Another major issue were the metal slivers. When securing the plane's floorboard with titanium fasteners, 3-inch-long slivers of razor-sharp metal would fall down into the compartment where the aircraft's sensitive electronic equipment lies.

"That surface below the floor board is where all of your flight control wires are, that's where all of your electronic equipment is," said Barnett. "It controls systems on the airplane, it controls the power of the airplane. All of your electronic equipment is down where all of these metal slivers are falling." Even at the Charleston plant, Barnett described how these slivers would cause electrical shorts and start fires. As the planes vibrate, these metal slivers eventually work their way into the wire bundles and connectors with the potential to cause these issues during flight.

I want the people to know what they are riding on.

Barnett filed complaints with multiple members of the Boeing team, which he asserts resulted in his reassignment to a stand-alone department that isolated him from other quality managers. The Federal Aviation Administration (FAA) did come in and do an audit, substantiating Barnett's claims. As a result of this, the FAA told Boeing that no more planes could be delivered that contained those metal slivers. However, Boeing had determined that the metal slivers were not a safety issue on the planes they had already delivered, and so the customers did not need to be informed. "And at the time," said Barnett, "I think we were up around 800 airplanes that had been delivered. Every 787 out there has these slivers out there."

Without seeing significant improvements, Barnett filed a complaint with the Occupational Safety and Health Administration (OSHA) in January 2017. As of this writing, OSHA is still investigating and has not made any determinations.

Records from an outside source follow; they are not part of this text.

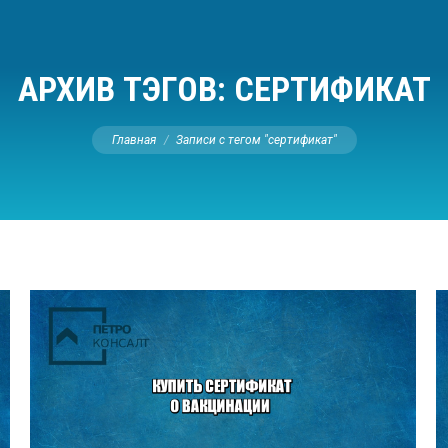
АРХИВ ТЭГОВ:
СЕРТИФИКАТ
Вы здесь:
Главная
Записи с тегом "сертификат"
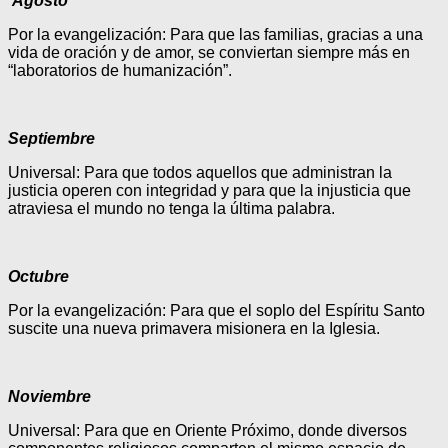
Agosto
Por la evangelización: Para que las familias, gracias a una
vida de oración y de amor, se conviertan siempre más en
“laboratorios de humanización”.
Septiembre
Universal: Para que todos aquellos que administran la
justicia operen con integridad y para que la injusticia que
atraviesa el mundo no tenga la última palabra.
Octubre
Por la evangelización: Para que el soplo del Espíritu Santo
suscite una nueva primavera misionera en la Iglesia.
Noviembre
Universal: Para que en Oriente Próximo, donde diversos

Barnett stressed that he was a fan of Boeing's planes overall, asserting that the previous planes he worked on were built to be safe and airworthy. "But as far as the 787, I would change flights before I would fly a 787. I've told my family — please don't fly a 787. Fly something else. Try to get a different ticket. I want the people to know what they are riding on."

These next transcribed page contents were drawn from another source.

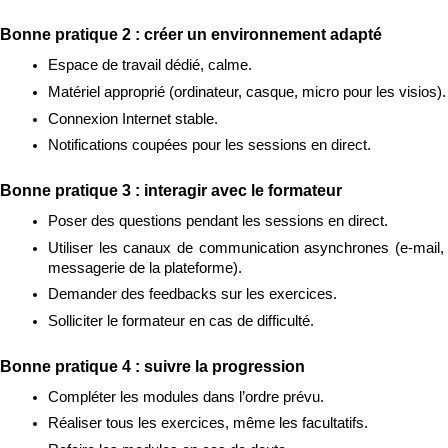
Bonne pratique 2 : créer un environnement adapté
Espace de travail dédié, calme.
Matériel approprié (ordinateur, casque, micro pour les visios).
Connexion Internet stable.
Notifications coupées pour les sessions en direct.
Bonne pratique 3 : interagir avec le formateur
Poser des questions pendant les sessions en direct.
Utiliser les canaux de communication asynchrones (e-mail, 
messagerie de la plateforme).
Demander des feedbacks sur les exercices.
Solliciter le formateur en cas de difficulté.
Bonne pratique 4 : suivre la progression
Compléter les modules dans l’ordre prévu.
Réaliser tous les exercices, même les facultatifs.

Lowering the regulatory bar

Wreckage from the March 2019 crash of a 737 Max airliner outside of Addis Ababa, Ethiopia.

Xinhua/ via Getty Images

These allegations add on to previous criticisms that the airline company is putting profit ahead of safety as a means of staying ahead of its major competitor, Airbus. Together, they effectively form a duopoly in the airline industry, and staying ahead of its competitor in the already challenging industry has pushed Boeing to cut corners. Critics assert that the company intentionally skipped training pilots in new systems and procedures, a decision which may have led to the two 737 crashes earlier in 2019 and 2018.

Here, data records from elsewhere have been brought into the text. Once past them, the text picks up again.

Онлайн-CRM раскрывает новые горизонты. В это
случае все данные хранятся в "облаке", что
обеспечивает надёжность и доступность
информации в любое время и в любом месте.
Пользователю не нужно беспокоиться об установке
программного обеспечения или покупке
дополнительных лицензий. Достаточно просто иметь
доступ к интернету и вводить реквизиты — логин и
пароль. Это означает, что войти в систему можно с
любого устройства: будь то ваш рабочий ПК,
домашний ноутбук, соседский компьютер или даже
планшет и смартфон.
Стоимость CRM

Compounding these issues, the company has successfully lobbied for reduced oversight as well. The most recent manifestation of this was Boeing's lobbying efforts toward the FAA Reauthorization Act of 2018, a bill that the FAA claimed would "not be in the best interest of safety." A former FAA attorney claimed that "it set the FAA up for being totally deferential to the industry." Coupled with Barnett's claims that the company has been ignoring quality concerns in the 787 Dreamliner and the 737's recent crashes, this hamstrung regulatory environment does not inspire confidence.